Brett Herriot Review

Little Shop of Horrors, Leith Theatre, Review:

MGA Presents Little Shop of Horrors, 

**** 4 Stars

Suddenly Seymour faces a new generation

37 years after its off Broadway debut and 31 since its famous movie adaption starring Rick Moranis, the smash hit black comedy musical from the Late Howard Ashman (books and lyrics) and Alan Menken (Disney Musical Legend) has been chosen by MGA as the swan song for the graduating 3rd years of the school of musical theatre and what a treat it is.

The musical is a loving homage to the 1960’s b movies conjuring a more innocent time, set in down town New York on Skid Row where the Mushnik Flower shop has hit hard times, until Seymour Krelborn (a wonderfully charming performance from Reuben Woolard) discovers a strange new plant that brings good fortune and changes lives and allows him to charm the love of his life Audrey (Grace McGill).

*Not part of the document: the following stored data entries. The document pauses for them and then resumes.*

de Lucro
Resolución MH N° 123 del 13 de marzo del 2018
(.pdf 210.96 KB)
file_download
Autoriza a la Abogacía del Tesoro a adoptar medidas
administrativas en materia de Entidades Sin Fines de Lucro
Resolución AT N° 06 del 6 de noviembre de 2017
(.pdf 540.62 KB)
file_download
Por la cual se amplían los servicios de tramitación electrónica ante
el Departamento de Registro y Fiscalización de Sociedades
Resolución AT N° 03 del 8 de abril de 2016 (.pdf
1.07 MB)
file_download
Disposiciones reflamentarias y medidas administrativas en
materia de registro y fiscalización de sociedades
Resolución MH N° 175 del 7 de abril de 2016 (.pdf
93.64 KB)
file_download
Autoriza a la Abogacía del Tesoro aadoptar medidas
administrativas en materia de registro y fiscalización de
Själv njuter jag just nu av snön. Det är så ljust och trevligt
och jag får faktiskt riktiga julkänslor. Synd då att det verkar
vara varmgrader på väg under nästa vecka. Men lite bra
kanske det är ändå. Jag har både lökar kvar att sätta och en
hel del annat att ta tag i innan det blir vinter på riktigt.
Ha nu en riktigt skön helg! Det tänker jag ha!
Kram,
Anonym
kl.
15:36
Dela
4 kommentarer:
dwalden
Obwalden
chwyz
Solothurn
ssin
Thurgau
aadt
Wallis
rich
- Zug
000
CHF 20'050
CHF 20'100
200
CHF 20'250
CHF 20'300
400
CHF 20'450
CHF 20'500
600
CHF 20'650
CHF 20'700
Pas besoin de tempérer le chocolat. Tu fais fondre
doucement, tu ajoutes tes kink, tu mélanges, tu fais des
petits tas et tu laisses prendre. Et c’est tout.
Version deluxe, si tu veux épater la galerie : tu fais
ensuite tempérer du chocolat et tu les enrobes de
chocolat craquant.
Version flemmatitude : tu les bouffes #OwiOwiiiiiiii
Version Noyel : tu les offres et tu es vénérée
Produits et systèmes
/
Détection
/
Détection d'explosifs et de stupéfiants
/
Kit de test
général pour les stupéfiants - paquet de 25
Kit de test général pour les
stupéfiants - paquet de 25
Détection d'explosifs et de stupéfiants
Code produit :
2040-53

The problem is the Plant, Audrey 2 (an R and B oozing turn from Eimear Burns) eats human blood and seeks world domination.

Little shop is an interesting choice for a large company musical as it only has 8 principal parts and one of these is usually an off-stage voice, here Director Drew Gowland deploys a 23 strong company to bring skid row to life. Along with Choreographer Murray Grant and Musical Director Simon Hanson they have made brave choices.

Given that the company is female heavy, casting Laurie Audrey-Hill as psychopathic dentist Orin Scrivello gives the production a different slant turning Audrey bisexual, it a novel idea that gives the production a modern updating. Even Mushnik traditionally a male role is play by the sublime Sophie Douglas who sells every comedy moment and displays a shrewd sense of comedy timing.

The production performed in the faded splendour of the Leith Theatre actually works for it, its like sitting in skid row watching skid row and the charm of it all flows across the audience. Grant’s choreography is sharp and well judged with the occasional nod to other musicals such as fiddler on the roof and the company commit to it fully. Simon Hanson’s small on-stage band are first class delivering modern fresh musical arrangements especially on the big songs including “Skid Row” and the powerful “Suddenly Seymour” which is given the full Broadway production treatment and it’s wonderful to watch.

As the curtain falls on a production which is clearly giving Little Shop of Horrors to a new a generation there is a truly touching moment in the bows as this graduating class each get a moment to break the fourth wall and acknowledge that for them and MGA it’s the end of the road together. The big wide world of professional musical theatre awaits them. Gowland, Grant and Hanson have sent them on there way in style and for all of them big performing futures await them.

MGA Academy of the Performing Arts Presents, Little Shop of Horrors, Leith Theatre, Run Ended.